Kurikulum merupakan istilah yang hampir tidak akan dijumpai kecuali dalam dunia pendidikan, walaupun sebenarnya kalau dibedah kurikulum itu berasal dari kata kurir, bahasa Latin, yang artinya pelari. Dahulu digunakan dalam dunia olahraga pada masa Yunani Kuno. Para guru harusnya paham juga tentang ini. Karena kurikulum dunia pendidikan sebagaimana kita kenal sekarang dianalogikan sebagai tempat pacu lari seperti di zaman Yunani Kuno. Hal ini aku pahami dari keterangan Dr. Itje Chodidjah bahwa ada tangga-tangga menuju kompetensi yang hendak dicapai. Ada landasan pacu yang merentang dari garis start hingga finish. Itulah kurikulum.
Ina Liem yang juga seorang konsultan jurusan itu menceritakan temuannya: ada orang tua yang tidak tahu anaknya di sekolah suka membaca buku tertentu di perpustakaan, malah ia berkata, "anak saya ngga suka baca." Apakah itu salah orang tuanya? Mungkin iya. Tapi jauh lebih besar kesalahannya ada pada sekolah dan guru-gurunya.

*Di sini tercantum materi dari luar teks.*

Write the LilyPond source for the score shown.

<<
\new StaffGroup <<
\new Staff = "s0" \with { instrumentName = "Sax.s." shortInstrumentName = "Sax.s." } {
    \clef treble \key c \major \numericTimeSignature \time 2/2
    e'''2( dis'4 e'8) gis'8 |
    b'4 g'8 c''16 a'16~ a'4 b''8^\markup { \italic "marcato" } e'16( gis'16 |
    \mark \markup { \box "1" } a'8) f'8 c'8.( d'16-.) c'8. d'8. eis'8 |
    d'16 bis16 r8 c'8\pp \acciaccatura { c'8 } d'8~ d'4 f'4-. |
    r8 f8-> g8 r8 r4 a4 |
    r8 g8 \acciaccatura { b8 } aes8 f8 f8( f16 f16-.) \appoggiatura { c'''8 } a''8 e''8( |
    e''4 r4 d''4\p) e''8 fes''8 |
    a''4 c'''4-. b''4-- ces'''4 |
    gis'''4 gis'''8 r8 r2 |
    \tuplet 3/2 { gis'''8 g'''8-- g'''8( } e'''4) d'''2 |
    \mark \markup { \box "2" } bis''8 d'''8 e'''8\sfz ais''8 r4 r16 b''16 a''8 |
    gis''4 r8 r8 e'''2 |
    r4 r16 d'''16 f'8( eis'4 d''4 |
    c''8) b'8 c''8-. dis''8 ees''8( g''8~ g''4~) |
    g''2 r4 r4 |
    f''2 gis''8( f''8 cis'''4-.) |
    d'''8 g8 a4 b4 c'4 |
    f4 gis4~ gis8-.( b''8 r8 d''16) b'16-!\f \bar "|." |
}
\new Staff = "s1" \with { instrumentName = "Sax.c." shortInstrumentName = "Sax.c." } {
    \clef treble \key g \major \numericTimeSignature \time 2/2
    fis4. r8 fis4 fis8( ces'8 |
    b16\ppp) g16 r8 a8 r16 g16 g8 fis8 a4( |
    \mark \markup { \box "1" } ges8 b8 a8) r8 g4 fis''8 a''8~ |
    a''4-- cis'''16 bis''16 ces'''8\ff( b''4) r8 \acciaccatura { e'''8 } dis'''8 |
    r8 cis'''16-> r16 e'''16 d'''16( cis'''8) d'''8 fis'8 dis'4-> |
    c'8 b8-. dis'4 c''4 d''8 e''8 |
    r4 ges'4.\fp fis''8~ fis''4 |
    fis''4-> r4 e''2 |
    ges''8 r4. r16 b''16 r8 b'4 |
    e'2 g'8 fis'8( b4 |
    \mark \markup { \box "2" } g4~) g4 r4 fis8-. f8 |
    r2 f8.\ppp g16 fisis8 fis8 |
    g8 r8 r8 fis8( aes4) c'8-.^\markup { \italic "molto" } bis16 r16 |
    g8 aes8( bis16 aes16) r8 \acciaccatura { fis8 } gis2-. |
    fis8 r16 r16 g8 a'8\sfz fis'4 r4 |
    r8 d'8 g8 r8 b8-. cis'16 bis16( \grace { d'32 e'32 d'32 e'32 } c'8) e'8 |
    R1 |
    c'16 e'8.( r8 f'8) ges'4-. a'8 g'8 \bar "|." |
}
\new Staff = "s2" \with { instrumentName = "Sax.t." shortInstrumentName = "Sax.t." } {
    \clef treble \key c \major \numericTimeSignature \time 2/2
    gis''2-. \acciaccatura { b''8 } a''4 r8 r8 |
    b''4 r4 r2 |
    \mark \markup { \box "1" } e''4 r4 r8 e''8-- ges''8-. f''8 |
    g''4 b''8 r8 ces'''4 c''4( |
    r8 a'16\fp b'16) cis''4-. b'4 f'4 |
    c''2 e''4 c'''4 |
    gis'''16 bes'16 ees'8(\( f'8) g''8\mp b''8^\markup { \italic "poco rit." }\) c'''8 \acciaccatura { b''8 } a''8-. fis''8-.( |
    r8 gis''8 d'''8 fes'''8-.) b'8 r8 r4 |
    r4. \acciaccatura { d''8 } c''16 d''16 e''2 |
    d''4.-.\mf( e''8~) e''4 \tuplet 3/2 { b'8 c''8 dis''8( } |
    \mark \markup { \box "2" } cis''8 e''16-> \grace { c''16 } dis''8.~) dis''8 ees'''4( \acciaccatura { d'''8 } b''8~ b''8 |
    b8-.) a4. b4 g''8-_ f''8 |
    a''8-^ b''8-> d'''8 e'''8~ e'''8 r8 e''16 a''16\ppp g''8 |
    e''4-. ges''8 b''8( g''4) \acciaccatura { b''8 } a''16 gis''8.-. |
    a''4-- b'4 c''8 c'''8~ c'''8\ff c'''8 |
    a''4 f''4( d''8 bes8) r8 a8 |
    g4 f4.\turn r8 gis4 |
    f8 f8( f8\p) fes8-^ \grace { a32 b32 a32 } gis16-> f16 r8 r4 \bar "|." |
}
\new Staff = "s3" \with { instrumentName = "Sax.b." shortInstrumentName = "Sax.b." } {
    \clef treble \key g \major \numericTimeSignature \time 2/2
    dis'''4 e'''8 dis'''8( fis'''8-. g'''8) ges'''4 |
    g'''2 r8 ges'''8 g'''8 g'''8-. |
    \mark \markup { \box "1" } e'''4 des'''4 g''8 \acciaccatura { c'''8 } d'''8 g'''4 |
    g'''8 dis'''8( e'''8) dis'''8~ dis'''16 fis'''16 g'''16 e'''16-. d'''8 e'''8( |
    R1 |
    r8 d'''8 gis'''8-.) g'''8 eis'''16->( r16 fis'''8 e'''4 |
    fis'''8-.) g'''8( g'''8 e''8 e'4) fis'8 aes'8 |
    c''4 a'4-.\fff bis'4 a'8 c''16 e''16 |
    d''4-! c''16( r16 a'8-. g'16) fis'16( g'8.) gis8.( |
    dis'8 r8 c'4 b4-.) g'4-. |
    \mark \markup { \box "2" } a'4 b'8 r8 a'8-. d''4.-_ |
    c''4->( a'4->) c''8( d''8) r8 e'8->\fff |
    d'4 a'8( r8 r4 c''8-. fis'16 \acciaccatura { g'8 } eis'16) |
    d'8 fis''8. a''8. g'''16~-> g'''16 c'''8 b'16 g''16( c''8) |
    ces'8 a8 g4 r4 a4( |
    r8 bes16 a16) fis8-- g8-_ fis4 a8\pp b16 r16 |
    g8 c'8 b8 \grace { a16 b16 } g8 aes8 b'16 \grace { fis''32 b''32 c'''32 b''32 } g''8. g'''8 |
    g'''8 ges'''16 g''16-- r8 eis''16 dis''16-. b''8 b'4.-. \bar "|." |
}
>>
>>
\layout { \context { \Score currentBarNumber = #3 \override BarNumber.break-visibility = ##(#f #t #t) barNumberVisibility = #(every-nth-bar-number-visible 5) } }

Melihat diriku yang sekarang menggeluti buku dan suka menulis, aku hanya bisa berandai aku melakukannya dari dulu. Walaupun tidak bisa dipastikan akan sukses dengan buku dan menulis, setidaknya aku tahu aku bisa lebih baik dari sekarang. Begitu pun dengan bidang lain seperti musik. Aku masih bermimpi menjadi musisi ulung.